Recent experiments with primates have demonstrated that treatment with
atropine/
pralidoxime/
diazepam, even if administered immediately after
organophosphate exposure, does not totally prevent neuronal brain damage. Using primates, we have studied, for the first time, the ability of
GK-11 (
gacyclidine), an antiglutamatergic
drug in the process of agreement for human use, given as an additional
therapy, to counteract the neuropathology due to
organophosphate exposure that persists after classical treatment with
oxime/
atropine/
benzodiazepine. We have also examined the recovery of the
organophosphate-intoxicated primates. Male Cynomolgus monkeys were pretreated 1 hour before
poisoning with
pyridostigmine, then intoxicated with 8 LD50 of
soman and immediately treated with the combination
pralidoxime/
atropine/
diazepam. Some of the animals also received
GK-11 at 0.01; 0.03 or 0.1 mg/kg (i.v.) 10 minutes after
soman challenge. Recovery of the primates (reflexes, movements, feeding) and the neuropathological changes that occurred three weeks after intoxication (histological examinations and neuronal cell density measurement) were compared in GK-11-treated and control animals. At all doses tested,
GK-11 prevented the neuronal rarefaction of the frontoparietal cortex that was observed in
soman-intoxicated animals that received only
oxime/
atropine/
diazepam. Moreover, the 0.01 mg/kg dose of
GK-11 improved the early recovery of intoxicated primates from 1 day after intoxication. In the view of the most effective management of
organophosphate intoxication that is currently available,
GK-11 thus appears to be a promising additional neuroprotective
therapy. This
drug is presently being evaluated in a human clinical trial for a different neuroprotective indication.

> [Exercise]:
Answer these from the primate study text above:
(a) How long before poisoning were the monkeys pretreated with pyridostigmine?
(b) How many minutes after the soman challenge was GK-11 given?
(c) Which GK-11 dose improved the early recovery of the intoxicated primates?

(Stored dataset items)
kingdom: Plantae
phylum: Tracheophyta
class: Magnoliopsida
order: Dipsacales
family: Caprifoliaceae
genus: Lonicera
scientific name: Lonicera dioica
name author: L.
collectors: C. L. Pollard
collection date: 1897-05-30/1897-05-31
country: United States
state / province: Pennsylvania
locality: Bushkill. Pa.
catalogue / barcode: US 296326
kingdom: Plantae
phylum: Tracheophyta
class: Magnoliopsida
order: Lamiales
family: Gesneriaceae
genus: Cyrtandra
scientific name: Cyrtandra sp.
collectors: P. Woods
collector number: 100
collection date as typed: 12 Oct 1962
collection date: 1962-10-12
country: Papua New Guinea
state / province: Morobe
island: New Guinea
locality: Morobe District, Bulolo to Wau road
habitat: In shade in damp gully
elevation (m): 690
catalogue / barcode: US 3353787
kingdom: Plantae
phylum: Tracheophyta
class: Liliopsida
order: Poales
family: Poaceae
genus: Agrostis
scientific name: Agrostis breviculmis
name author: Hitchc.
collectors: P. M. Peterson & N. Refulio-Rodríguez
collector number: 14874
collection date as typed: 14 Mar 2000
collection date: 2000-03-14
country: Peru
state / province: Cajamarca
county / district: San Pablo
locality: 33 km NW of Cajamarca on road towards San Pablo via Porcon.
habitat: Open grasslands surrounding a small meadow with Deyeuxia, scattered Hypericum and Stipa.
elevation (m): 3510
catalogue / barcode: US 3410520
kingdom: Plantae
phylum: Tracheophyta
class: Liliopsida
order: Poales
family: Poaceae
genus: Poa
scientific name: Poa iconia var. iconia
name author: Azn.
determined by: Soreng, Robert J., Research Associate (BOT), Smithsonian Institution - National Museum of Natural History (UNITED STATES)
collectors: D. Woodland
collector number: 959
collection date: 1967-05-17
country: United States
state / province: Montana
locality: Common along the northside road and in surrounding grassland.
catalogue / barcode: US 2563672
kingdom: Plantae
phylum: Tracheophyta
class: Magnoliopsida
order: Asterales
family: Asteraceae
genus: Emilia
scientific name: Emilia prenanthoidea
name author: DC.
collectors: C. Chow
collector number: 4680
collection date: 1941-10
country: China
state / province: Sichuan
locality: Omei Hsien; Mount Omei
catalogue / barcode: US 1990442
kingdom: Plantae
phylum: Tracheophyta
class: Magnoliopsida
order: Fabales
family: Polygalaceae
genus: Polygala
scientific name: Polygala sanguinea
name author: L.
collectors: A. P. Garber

> [Exercise result]:
(a) 1 hour
(b) 10 minutes
(c) 0.01 mg/kg